▶ [Given information]
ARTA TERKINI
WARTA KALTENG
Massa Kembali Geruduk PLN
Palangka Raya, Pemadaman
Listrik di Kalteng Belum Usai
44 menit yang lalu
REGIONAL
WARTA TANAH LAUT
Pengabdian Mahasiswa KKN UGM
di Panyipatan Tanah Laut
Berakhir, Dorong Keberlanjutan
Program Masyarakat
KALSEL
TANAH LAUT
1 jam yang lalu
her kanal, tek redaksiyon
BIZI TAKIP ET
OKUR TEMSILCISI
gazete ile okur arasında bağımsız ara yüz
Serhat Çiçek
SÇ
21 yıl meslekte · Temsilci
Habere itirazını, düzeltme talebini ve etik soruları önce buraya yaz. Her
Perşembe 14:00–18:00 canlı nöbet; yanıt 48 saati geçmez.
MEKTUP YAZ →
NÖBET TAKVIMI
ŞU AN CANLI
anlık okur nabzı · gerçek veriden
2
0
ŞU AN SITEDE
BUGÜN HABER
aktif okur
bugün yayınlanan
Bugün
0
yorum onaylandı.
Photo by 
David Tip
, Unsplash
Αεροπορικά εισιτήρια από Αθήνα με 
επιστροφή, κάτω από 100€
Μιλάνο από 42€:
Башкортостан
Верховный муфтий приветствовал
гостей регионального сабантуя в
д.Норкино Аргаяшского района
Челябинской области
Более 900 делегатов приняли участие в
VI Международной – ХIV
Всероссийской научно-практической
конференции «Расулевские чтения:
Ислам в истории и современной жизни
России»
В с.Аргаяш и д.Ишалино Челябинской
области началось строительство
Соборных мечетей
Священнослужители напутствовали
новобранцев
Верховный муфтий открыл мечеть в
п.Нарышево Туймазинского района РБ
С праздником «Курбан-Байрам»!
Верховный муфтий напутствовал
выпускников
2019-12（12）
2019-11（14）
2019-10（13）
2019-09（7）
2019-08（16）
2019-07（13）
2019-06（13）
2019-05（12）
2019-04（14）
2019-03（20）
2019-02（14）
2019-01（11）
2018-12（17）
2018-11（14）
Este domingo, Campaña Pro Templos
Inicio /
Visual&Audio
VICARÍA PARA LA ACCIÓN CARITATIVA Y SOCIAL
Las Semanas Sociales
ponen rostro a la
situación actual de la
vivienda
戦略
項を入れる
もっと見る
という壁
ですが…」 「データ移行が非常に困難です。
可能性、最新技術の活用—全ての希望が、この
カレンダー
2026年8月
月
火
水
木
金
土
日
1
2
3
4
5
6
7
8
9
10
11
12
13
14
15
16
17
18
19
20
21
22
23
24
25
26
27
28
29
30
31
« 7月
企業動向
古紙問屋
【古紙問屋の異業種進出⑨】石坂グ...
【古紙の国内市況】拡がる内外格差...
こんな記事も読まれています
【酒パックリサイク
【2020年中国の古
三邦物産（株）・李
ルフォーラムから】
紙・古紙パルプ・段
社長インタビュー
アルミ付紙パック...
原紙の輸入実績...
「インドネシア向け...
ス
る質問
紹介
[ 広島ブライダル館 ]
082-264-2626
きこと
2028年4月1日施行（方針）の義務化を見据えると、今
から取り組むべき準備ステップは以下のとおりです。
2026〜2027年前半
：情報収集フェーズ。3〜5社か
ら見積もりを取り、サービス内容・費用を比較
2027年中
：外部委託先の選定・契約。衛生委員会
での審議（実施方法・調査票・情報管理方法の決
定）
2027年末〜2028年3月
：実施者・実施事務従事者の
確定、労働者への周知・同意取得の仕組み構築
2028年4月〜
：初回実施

▶ [Exercise details]
Copy out every line of the records above word for word, keeping their original order and changing nothing.

▶ [Expected answer]
ARTA TERKINI
WARTA KALTENG
Massa Kembali Geruduk PLN
Palangka Raya, Pemadaman
Listrik di Kalteng Belum Usai
44 menit yang lalu
REGIONAL
WARTA TANAH LAUT
Pengabdian Mahasiswa KKN UGM
di Panyipatan Tanah Laut
Berakhir, Dorong Keberlanjutan
Program Masyarakat
KALSEL
TANAH LAUT
1 jam yang lalu
her kanal, tek redaksiyon
BIZI TAKIP ET
OKUR TEMSILCISI
gazete ile okur arasında bağımsız ara yüz
Serhat Çiçek
SÇ
21 yıl meslekte · Temsilci
Habere itirazını, düzeltme talebini ve etik soruları önce buraya yaz. Her
Perşembe 14:00–18:00 canlı nöbet; yanıt 48 saati geçmez.
MEKTUP YAZ →
NÖBET TAKVIMI
ŞU AN CANLI
anlık okur nabzı · gerçek veriden
2
0
ŞU AN SITEDE
BUGÜN HABER
aktif okur
bugün yayınlanan
Bugün
0
yorum onaylandı.
Photo by 
David Tip
, Unsplash
Αεροπορικά εισιτήρια από Αθήνα με 
επιστροφή, κάτω από 100€
Μιλάνο από 42€:
Башкортостан
Верховный муфтий приветствовал
гостей регионального сабантуя в
д.Норкино Аргаяшского района
Челябинской области
Более 900 делегатов приняли участие в
VI Международной – ХIV
Всероссийской научно-практической
конференции «Расулевские чтения:
Ислам в истории и современной жизни
России»
В с.Аргаяш и д.Ишалино Челябинской
области началось строительство
Соборных мечетей
Священнослужители напутствовали
новобранцев
Верховный муфтий открыл мечеть в
п.Нарышево Туймазинского района РБ
С праздником «Курбан-Байрам»!
Верховный муфтий напутствовал
выпускников
2019-12（12）
2019-11（14）
2019-10（13）
2019-09（7）
2019-08（16）
2019-07（13）
2019-06（13）
2019-05（12）
2019-04（14）
2019-03（20）
2019-02（14）
2019-01（11）
2018-12（17）
2018-11（14）
Este domingo, Campaña Pro Templos
Inicio /
Visual&Audio
VICARÍA PARA LA ACCIÓN CARITATIVA Y SOCIAL
Las Semanas Sociales
ponen rostro a la
situación actual de la
vivienda
戦略
項を入れる
もっと見る
という壁
ですが…」 「データ移行が非常に困難です。
可能性、最新技術の活用—全ての希望が、この
カレンダー
2026年8月
月
火
水
木
金
土
日
1
2
3
4
5
6
7
8
9
10
11
12
13
14
15
16
17
18
19
20
21
22
23
24
25
26
27
28
29
30
31
« 7月
企業動向
古紙問屋
【古紙問屋の異業種進出⑨】石坂グ...
【古紙の国内市況】拡がる内外格差...
こんな記事も読まれています
【酒パックリサイク
【2020年中国の古
三邦物産（株）・李
ルフォーラムから】
紙・古紙パルプ・段
社長インタビュー
アルミ付紙パック...
原紙の輸入実績...
「インドネシア向け...
ス
る質問
紹介
[ 広島ブライダル館 ]
082-264-2626
きこと
2028年4月1日施行（方針）の義務化を見据えると、今
から取り組むべき準備ステップは以下のとおりです。
2026〜2027年前半
：情報収集フェーズ。3〜5社か
ら見積もりを取り、サービス内容・費用を比較
2027年中
：外部委託先の選定・契約。衛生委員会
での審議（実施方法・調査票・情報管理方法の決
定）
2027年末〜2028年3月
：実施者・実施事務従事者の
確定、労働者への周知・同意取得の仕組み構築
2028年4月〜
：初回実施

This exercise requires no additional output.